With Taj’s frame drum, and my open tuned guitar, we lead a breath practice, intoning the sacred phrase, ‘ABWOON.’ We explained the word, and introduced the chant.

The next day, we resumed the chant, this time with Ellen leading another breath practice. On morning three, Taj reviewed the original meditation, with her frame drum calling up  — “the heartbeat of the Universe.”

We concluded by having Ellen teach the Prayer movements in place. Within minutes, 180 individuals were dancing Abwoon, “totally free of any self consciousness,”  said Taj.

It had all come together.  In looking back Taj observed, that “We took them into that deep place to find the central harmony by chanting the separate sounds in the Aramaic word, ‘Abwoon.’ This is what  united every person in the room.”

Everyone seemed captivated, and moved easily into each phase of our process, without resistance, she added.

Said Ellen: “We carved out the Aramaic words and moved into vibration of Creation. We were not just talking about cosmology, here. We were able to set the tone like a spoken prayer could never have done.” Yes.

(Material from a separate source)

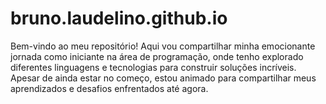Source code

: # bruno.laudelino.github.io
Bem-vindo ao meu repositório! Aqui vou compartilhar minha emocionante jornada como iniciante na área de programação, onde tenho explorado diferentes linguagens e tecnologias para construir soluções incríveis. Apesar de ainda estar no começo, estou animado para compartilhar meus aprendizados e desafios enfrentados até agora.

Our featured speaker, Brian Swimme, was there with us, through every breath, intoning, singing and movement. “I felt it in his body language,” said Ellen. Which included a twinkle in his eye, a broad smile, and at the conclusion of each session, a fervent ‘thank you.

Meanwhile, one sister from the River’s Edge staff marveled to us ‘unknowns’ that we had provided a whole new experience she had never dreamt could happen. “I’ve never seen anything like this,” she said. And she was smiling, too. By then, so were we.